= Section du document =
━━━
Selon les données préliminaires, en date de lundi, les entreprises québécoises qui participent à la délégation d’Investissement Québec avaient tenu 120 rencontres d’affaires virtuelles. Les résultats concrets en matière de contrats obtenus ne seront pas connus avant plusieurs semaines, précise Marie-Ève Jean, vice-présidente exportation à Investissement Québec International. « C’est la nouvelle réalité depuis mars dernier pour développer des opportunités d’affaires. Cet automne, on a fait une trentaine d’activités virtuelles. Et j’ai l’impression que ça va rester, qu’il y aura dorénavant une composante virtuelle qui va préparer une rencontre en personne. »

Pour Frantz Saintellemy, président et chef de l’exploitation de LeddarTech, spécialisée en systèmes de détection pour automobiles, le CES virtuel est même plus efficace sur certains plans.

Quand tu te présentes au CES en personne, tu ne sais jamais sur qui tu vas tomber. Ça peut être de belles et de mauvaises surprises. Avec le répertoire électronique, tu sais exactement qui est disponible pour te répondre, à qui tu vas avoir affaire.
━━━
Données recueillies:
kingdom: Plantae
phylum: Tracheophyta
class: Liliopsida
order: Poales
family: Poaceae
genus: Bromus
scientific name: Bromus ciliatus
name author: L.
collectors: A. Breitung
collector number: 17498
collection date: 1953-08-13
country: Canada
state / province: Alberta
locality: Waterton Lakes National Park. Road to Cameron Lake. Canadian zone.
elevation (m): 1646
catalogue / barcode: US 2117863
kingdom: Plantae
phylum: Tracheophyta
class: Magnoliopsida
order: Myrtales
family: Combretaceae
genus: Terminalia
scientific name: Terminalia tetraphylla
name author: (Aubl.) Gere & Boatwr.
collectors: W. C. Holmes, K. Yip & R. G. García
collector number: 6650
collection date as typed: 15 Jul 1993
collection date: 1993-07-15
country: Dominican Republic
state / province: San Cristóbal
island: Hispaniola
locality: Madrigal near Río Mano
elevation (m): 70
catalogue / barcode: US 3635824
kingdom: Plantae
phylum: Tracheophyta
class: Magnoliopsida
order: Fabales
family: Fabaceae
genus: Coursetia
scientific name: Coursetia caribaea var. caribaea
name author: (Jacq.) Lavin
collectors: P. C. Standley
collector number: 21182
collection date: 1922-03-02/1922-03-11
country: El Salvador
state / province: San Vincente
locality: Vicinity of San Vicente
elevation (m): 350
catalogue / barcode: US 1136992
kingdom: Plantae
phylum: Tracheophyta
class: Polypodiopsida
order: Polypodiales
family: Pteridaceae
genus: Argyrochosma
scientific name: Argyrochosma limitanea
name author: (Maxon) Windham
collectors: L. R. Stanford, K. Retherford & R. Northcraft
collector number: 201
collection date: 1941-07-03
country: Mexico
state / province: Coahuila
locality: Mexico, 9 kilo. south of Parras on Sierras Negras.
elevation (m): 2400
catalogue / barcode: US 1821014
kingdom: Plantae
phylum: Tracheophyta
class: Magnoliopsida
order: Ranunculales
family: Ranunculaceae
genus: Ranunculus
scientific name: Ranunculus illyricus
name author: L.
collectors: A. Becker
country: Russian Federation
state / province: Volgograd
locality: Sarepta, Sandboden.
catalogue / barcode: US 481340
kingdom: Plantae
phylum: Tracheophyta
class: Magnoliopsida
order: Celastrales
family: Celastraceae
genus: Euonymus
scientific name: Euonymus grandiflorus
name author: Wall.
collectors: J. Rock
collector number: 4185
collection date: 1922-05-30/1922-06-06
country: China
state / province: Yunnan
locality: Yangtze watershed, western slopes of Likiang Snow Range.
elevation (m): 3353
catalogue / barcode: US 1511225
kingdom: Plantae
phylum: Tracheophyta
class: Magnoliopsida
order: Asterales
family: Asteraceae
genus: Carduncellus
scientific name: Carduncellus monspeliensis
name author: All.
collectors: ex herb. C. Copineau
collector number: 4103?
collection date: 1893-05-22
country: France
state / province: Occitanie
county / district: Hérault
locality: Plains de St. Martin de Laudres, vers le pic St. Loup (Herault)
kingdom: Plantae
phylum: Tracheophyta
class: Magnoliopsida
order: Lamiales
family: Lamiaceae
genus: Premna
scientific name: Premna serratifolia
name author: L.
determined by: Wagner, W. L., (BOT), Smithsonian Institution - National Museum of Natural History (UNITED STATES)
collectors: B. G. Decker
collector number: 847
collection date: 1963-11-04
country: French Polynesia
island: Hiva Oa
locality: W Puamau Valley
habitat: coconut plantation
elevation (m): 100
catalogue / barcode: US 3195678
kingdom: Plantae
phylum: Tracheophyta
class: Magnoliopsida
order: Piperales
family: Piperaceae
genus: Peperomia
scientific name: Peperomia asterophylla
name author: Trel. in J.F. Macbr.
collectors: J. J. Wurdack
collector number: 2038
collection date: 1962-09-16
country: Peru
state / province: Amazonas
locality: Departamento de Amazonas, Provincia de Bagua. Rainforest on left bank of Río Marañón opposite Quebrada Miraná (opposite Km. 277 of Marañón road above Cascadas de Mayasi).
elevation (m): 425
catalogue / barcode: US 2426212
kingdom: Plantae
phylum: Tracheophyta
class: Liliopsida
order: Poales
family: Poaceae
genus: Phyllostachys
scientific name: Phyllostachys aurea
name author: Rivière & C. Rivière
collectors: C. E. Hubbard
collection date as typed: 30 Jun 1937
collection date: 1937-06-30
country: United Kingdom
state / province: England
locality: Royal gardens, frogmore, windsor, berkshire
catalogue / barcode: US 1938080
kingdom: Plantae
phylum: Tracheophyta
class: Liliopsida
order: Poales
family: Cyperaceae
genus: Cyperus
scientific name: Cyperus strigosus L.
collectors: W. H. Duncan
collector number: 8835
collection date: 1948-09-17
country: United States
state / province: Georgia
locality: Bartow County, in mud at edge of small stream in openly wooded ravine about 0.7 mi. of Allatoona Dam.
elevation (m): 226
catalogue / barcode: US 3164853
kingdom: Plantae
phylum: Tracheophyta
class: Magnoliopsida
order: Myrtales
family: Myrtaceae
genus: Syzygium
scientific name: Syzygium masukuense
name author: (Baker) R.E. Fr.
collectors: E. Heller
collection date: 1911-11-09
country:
━━━
= Consigne =
Transcrivez intégralement le texte sur le CES virtuel, sans y apporter la moindre modification.

= Corrigé =
Selon les données préliminaires, en date de lundi, les entreprises québécoises qui participent à la délégation d’Investissement Québec avaient tenu 120 rencontres d’affaires virtuelles. Les résultats concrets en matière de contrats obtenus ne seront pas connus avant plusieurs semaines, précise Marie-Ève Jean, vice-présidente exportation à Investissement Québec International. « C’est la nouvelle réalité depuis mars dernier pour développer des opportunités d’affaires. Cet automne, on a fait une trentaine d’activités virtuelles. Et j’ai l’impression que ça va rester, qu’il y aura dorénavant une composante virtuelle qui va préparer une rencontre en personne. »

Pour Frantz Saintellemy, président et chef de l’exploitation de LeddarTech, spécialisée en systèmes de détection pour automobiles, le CES virtuel est même plus efficace sur certains plans.

Quand tu te présentes au CES en personne, tu ne sais jamais sur qui tu vas tomber. Ça peut être de belles et de mauvaises surprises. Avec le répertoire électronique, tu sais exactement qui est disponible pour te répondre, à qui tu vas avoir affaire.